The Egyptian Parliament passed a new citizenship law in 2004 that allowed Egyptian women married to non-Egyptian men to pass their Egyptian citizenship to their children – so long as the non-Egyptian father was not Palestinian. The children of Egyptian men, regardless of the nationality of the women with whom they have children, have always been able to inherit their father’s legal nationality. The 2004 law removed a long-standing form of sex discrimination in the Egyptian citizenship law, but did so by creating an important carve-out that preserved a “special status” for Palestinians. The basis for that exclusion in the law was a 1957 Arab League resolution urging Arab states not to grant Palestinians citizenship in order to preserve the Palestinian identity.
According to media coverage, “The move came following protests in Cairo by scores of Egyptian mothers of Palestinians demanding that they not be singled out.”
The overthrow of Mubarak in Egypt has ushered in a number of important paradigm changes. One of them is a refiguration of Egypt’s relationship to Israel/Palestine. Mubarak was well-know as a loyal friend of Israel, often to the detriment of the Palestinians locked into Gaza. Marking a significant sift from the policies of the Mubarak regime, the interim Egyptian Foreign Minister, Nabil al-Arabi, recently announced the indefinite opening of the Rafa border crossing with Gaza, thus allowing the flow of food, medicine, humanitarian aid and other essential goods. Mubarak’s participation in the blockade of Gaza was quite controversial, insofar as the blockade was widely viewed as a form of collective punishment of the population of Palestinians living in Gaza. The International Committee of the Red Cross said in 2010 that the blockade was a clear violation of international humanitarian law.

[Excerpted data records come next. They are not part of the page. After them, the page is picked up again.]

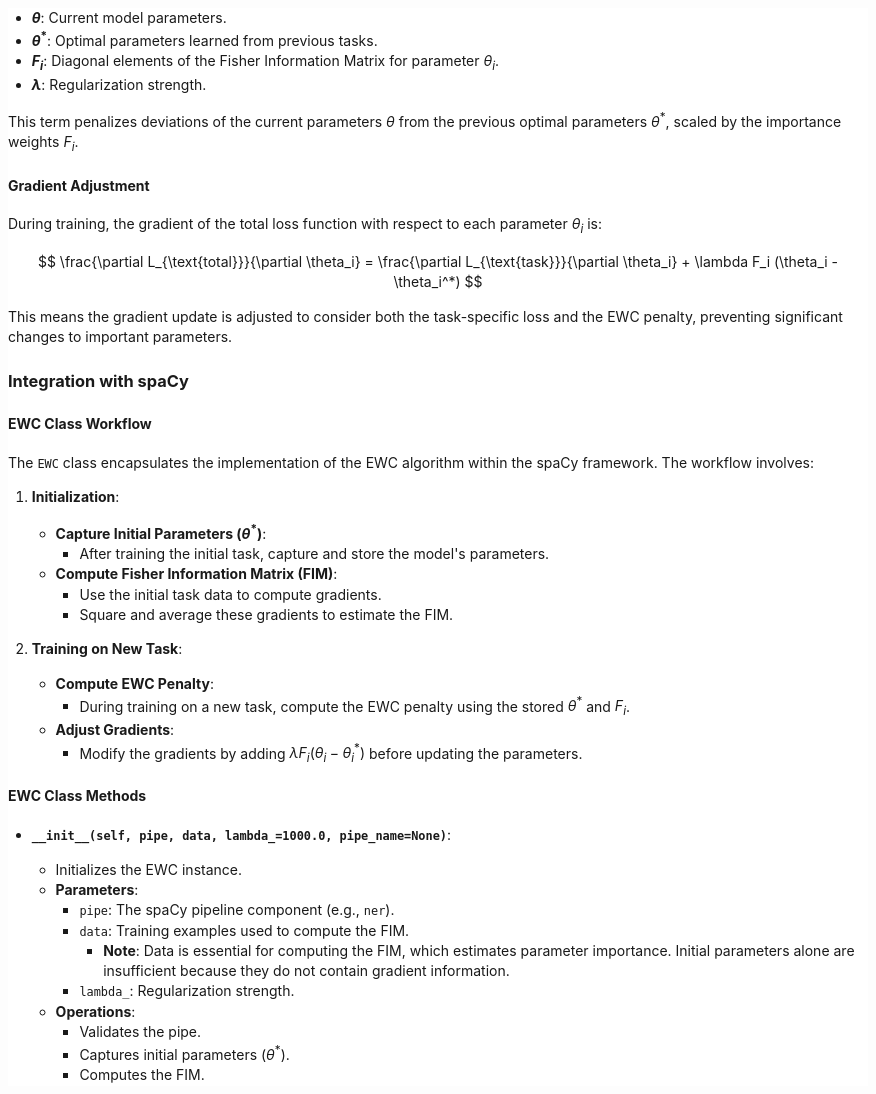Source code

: - **$\theta$**: Current model parameters.
- **$\theta^*$**: Optimal parameters learned from previous tasks.
- **$F_i$**: Diagonal elements of the Fisher Information Matrix for parameter $\theta_i$.
- **$\lambda$**: Regularization strength.

This term penalizes deviations of the current parameters $\theta$ from the previous optimal parameters $\theta^*$, scaled by the importance weights $F_i$.

#### Gradient Adjustment

During training, the gradient of the total loss function with respect to each parameter $\theta_i$ is:

$$
\frac{\partial L_{\text{total}}}{\partial \theta_i} = \frac{\partial L_{\text{task}}}{\partial \theta_i} + \lambda F_i (\theta_i - \theta_i^*)
$$

This means the gradient update is adjusted to consider both the task-specific loss and the EWC penalty, preventing significant changes to important parameters.

### Integration with spaCy

#### EWC Class Workflow

The `EWC` class encapsulates the implementation of the EWC algorithm within the spaCy framework. The workflow involves:

1. **Initialization**:

   - **Capture Initial Parameters ($\theta^*$)**:
     - After training the initial task, capture and store the model's parameters.
   - **Compute Fisher Information Matrix (FIM)**:
     - Use the initial task data to compute gradients.
     - Square and average these gradients to estimate the FIM.

2. **Training on New Task**:
   - **Compute EWC Penalty**:
     - During training on a new task, compute the EWC penalty using the stored $\theta^*$ and $F_i$.
   - **Adjust Gradients**:
     - Modify the gradients by adding $\lambda F_i (\theta_i - \theta_i^*)$ before updating the parameters.

#### EWC Class Methods

- **`__init__(self, pipe, data, lambda_=1000.0, pipe_name=None)`**:

  - Initializes the EWC instance.
  - **Parameters**:
    - `pipe`: The spaCy pipeline component (e.g., `ner`).
    - `data`: Training examples used to compute the FIM.
      - **Note**: Data is essential for computing the FIM, which estimates parameter importance. Initial parameters alone are insufficient because they do not contain gradient information.
    - `lambda_`: Regularization strength.
  - **Operations**:
    - Validates the pipe.
    - Captures initial parameters ($\theta^*$).
    - Computes the FIM.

The new Egyptian government’s willingness to allow the children of Egyptian women and Palestinian men to gain Egyptian citizenship signals an important shift in the Egyptian government’s relationship to the plight of Palestinians living both within and without Palestine. After all, the largest group of non-Egyptian men to whom Egyptian women are married is Palestinian men – 33 %. Up until this important reform in Egyptian law, the children of these relationships – many of them now adults – were stateless, living in Egypt as they are in Iraq, Syria and Saudi Arabia among other regional states with a liminal and precarious status without nationality or the rights/obligations of any state citizenship. Jordan has granted some Palestinians Jordanian citizenship but has systematically withdrawn that recognition under policies that have been condemned by, among others, Human Rights Watch.
This new law marks an important shift in the treatment of Palestinians in the regional diaspora, insofar as their present circumstances are seen to take precedence over larger geo-political goals (such as the benefits to authoritarian regimes of the ongoing emiseration of the Palestinians). It will be interesting to see to what degree Egyptian policy reforms serve as a model for larger reforms in the region.